Task to complete: Within the listing below, how many lines feature the word "Left"? Reply with only that number.

Records provided:
○ ○ ○

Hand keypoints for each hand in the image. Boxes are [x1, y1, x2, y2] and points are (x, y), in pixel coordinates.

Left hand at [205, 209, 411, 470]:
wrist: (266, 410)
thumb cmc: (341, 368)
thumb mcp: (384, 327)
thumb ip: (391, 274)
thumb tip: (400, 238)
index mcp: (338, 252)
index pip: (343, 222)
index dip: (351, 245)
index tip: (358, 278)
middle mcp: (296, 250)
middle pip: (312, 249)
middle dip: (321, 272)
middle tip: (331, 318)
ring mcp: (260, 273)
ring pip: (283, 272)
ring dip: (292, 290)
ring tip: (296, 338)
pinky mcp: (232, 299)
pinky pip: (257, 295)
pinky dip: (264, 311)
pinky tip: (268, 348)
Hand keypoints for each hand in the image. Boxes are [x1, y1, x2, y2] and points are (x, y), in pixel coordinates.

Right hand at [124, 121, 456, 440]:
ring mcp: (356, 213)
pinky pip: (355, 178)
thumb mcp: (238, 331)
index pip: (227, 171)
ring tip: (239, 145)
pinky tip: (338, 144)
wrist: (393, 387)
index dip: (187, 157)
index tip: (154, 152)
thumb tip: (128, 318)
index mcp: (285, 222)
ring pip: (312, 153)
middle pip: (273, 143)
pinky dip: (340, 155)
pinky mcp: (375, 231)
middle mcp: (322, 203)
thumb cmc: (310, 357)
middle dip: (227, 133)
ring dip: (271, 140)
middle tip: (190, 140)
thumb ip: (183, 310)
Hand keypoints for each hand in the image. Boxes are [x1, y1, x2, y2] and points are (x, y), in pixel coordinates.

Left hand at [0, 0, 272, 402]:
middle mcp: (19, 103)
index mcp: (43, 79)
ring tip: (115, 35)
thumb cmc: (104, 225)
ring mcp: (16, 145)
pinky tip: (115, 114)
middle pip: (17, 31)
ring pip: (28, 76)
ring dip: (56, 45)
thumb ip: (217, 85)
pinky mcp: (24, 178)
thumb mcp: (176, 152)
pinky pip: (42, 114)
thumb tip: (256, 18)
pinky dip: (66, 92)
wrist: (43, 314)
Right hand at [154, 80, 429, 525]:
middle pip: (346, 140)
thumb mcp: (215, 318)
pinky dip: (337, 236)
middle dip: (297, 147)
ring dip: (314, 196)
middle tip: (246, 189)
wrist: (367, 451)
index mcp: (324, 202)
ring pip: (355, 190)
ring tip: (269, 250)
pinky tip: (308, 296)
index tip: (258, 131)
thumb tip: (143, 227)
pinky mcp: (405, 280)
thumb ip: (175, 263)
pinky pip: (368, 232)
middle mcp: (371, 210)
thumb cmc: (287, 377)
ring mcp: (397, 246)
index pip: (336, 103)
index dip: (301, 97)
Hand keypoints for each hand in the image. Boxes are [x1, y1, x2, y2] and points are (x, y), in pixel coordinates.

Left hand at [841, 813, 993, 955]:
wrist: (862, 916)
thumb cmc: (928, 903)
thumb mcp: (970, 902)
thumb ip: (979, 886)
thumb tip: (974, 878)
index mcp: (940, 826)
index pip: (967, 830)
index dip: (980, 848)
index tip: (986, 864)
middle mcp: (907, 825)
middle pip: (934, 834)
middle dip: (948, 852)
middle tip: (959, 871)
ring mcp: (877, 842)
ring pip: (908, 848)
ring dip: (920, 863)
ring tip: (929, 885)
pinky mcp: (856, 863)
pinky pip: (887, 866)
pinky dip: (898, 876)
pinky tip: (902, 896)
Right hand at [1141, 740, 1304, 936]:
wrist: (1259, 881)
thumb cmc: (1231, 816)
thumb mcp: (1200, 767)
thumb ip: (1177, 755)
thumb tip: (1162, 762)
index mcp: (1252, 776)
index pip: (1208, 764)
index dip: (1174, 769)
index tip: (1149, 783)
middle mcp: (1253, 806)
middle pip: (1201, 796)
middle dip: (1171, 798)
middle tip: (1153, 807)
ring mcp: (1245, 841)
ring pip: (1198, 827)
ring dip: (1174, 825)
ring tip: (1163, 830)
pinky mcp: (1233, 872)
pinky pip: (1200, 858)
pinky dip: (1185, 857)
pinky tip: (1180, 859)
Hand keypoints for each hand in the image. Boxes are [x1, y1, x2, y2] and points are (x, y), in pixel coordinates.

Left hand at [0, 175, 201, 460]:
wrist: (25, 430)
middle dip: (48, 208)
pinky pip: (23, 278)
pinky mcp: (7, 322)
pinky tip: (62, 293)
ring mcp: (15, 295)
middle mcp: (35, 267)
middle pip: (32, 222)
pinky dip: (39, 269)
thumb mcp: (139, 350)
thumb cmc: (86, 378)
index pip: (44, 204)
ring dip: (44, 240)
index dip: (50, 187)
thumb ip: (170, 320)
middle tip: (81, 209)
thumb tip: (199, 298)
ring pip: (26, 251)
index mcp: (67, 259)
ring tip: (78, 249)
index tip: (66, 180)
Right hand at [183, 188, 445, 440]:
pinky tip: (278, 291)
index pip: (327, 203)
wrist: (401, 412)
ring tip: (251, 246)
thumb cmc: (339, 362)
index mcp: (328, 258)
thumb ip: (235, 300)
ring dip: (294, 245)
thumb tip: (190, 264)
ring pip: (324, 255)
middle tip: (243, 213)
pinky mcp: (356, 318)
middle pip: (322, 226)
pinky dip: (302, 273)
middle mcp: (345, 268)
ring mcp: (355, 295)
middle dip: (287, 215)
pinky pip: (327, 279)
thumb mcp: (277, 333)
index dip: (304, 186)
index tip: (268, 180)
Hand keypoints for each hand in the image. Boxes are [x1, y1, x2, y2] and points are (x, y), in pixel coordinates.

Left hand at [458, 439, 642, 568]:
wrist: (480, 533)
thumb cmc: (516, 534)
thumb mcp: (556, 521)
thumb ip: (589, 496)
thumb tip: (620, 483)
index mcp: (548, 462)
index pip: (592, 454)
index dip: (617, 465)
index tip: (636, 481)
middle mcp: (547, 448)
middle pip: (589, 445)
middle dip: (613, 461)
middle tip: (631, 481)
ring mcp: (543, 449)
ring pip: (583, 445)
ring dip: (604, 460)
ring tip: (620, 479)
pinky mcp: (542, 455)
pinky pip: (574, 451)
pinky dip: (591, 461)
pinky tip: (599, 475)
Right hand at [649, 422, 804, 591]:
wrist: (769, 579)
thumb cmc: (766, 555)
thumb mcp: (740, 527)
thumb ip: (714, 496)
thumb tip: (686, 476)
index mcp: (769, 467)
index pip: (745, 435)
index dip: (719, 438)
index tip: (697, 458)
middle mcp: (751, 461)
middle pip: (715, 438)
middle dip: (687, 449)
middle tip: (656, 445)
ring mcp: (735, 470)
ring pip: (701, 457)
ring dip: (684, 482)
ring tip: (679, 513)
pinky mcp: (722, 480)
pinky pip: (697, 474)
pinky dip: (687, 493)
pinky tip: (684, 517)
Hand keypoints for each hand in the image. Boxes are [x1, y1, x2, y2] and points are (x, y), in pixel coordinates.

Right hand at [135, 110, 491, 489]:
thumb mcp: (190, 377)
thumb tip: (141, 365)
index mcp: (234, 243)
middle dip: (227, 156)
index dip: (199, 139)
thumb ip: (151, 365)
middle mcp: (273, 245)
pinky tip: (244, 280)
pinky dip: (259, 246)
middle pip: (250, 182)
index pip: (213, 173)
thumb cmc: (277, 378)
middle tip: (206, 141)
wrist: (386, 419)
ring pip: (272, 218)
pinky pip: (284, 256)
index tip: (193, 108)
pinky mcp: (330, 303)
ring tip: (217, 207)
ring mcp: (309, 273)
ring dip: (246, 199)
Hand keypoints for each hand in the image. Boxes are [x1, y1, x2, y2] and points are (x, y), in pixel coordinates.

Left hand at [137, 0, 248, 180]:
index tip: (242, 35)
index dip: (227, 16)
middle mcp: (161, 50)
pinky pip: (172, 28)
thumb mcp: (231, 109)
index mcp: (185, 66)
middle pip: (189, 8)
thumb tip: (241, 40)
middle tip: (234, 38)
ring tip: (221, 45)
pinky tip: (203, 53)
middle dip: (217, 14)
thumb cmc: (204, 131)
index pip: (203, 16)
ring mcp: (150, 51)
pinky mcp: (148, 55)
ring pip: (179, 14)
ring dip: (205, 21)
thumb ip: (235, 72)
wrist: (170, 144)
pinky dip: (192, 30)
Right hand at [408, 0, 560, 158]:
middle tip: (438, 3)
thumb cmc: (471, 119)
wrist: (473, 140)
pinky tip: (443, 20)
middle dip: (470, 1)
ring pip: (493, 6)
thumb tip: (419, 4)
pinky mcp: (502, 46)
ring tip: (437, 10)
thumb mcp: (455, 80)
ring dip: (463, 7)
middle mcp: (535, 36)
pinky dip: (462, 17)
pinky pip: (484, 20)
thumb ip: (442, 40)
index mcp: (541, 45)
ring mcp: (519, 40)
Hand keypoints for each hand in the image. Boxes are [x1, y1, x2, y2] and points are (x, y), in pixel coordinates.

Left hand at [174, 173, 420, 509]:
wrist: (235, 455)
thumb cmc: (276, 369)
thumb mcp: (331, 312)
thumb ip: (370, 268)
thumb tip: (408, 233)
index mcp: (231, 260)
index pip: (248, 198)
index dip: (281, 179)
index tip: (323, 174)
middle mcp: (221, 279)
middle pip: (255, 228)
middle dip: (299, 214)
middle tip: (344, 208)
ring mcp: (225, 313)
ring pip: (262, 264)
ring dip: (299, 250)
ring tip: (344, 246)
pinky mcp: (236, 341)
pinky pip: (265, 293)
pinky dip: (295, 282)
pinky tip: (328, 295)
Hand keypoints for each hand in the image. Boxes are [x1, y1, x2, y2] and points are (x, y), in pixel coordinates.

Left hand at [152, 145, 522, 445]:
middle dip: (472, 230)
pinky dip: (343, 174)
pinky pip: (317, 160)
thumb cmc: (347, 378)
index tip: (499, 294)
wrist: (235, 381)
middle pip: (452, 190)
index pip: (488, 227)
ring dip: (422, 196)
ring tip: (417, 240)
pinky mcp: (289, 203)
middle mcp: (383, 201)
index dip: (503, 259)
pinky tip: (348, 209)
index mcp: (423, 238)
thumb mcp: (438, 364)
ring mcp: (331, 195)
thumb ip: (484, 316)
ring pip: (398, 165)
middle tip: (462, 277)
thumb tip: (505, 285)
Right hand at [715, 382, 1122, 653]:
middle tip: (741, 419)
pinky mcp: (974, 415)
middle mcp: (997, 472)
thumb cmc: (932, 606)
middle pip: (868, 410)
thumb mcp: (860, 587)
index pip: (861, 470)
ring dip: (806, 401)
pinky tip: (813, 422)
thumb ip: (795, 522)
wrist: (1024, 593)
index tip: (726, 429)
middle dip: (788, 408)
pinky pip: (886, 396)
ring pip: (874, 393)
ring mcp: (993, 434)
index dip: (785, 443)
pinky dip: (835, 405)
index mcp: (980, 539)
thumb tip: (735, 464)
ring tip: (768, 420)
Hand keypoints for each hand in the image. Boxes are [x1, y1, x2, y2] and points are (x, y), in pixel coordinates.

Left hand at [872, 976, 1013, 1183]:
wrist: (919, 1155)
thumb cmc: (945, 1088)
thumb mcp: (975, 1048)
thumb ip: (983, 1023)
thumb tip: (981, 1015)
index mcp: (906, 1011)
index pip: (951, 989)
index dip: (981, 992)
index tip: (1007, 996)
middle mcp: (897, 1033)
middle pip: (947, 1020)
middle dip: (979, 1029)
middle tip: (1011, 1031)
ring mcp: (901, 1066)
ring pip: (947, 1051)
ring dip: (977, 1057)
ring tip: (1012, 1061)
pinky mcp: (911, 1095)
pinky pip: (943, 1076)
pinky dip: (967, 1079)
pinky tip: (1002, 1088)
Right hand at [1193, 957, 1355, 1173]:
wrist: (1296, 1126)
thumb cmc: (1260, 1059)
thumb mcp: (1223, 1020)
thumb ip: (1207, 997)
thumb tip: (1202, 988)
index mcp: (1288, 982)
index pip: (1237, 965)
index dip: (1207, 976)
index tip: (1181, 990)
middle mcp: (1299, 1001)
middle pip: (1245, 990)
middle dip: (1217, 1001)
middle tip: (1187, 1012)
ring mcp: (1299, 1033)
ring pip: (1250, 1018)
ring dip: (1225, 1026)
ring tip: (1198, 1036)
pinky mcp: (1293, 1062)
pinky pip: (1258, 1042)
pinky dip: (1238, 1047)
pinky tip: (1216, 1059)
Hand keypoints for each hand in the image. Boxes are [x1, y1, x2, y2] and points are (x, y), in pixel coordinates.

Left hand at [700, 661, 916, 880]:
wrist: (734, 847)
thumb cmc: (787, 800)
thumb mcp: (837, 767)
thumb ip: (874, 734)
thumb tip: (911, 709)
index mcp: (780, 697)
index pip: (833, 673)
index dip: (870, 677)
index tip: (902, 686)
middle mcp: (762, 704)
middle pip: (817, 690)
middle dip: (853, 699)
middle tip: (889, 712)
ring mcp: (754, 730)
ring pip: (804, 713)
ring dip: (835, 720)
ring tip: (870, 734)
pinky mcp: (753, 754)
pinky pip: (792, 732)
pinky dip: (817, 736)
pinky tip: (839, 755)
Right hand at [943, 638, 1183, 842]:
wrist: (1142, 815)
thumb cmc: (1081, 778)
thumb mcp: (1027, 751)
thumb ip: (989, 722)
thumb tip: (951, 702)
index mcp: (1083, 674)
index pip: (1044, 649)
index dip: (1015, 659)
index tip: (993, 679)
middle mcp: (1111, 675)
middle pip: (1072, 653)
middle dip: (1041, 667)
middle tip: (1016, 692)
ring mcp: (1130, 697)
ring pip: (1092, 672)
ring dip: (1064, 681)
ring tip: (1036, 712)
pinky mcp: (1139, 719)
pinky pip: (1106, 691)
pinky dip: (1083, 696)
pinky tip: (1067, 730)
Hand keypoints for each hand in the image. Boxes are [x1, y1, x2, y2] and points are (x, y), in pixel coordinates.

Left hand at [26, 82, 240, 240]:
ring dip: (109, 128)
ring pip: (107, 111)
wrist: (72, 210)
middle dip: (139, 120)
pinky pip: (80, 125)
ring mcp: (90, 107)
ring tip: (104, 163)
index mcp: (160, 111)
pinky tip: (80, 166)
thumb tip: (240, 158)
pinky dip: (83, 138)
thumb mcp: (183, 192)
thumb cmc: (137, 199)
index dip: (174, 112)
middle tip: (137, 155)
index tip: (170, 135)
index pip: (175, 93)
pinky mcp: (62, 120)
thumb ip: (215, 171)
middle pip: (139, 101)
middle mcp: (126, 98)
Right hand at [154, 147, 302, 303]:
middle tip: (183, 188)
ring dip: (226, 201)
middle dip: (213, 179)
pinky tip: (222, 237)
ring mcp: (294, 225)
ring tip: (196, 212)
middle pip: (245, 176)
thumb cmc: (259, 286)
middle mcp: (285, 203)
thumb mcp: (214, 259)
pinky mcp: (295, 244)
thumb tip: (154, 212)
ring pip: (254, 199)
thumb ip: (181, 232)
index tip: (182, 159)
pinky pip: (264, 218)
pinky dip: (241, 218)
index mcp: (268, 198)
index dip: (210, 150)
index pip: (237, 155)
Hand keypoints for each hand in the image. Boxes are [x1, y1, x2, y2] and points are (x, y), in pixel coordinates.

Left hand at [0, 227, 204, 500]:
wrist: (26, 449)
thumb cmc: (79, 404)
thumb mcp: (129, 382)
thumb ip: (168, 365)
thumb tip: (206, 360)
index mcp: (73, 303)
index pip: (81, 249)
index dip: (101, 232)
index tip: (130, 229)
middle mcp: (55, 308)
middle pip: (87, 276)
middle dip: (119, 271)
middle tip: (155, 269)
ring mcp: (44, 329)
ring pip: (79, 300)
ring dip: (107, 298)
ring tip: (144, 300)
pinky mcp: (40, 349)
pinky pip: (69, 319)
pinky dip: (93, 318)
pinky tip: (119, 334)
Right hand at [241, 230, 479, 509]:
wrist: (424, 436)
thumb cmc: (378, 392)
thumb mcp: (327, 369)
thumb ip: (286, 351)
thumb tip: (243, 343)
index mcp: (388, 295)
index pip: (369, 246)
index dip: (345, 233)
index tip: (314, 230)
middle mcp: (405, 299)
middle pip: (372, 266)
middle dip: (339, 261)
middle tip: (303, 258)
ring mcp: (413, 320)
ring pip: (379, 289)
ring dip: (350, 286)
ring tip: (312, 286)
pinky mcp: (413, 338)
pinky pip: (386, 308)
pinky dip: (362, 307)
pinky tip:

○ ○ ○

Response to the exercise: 12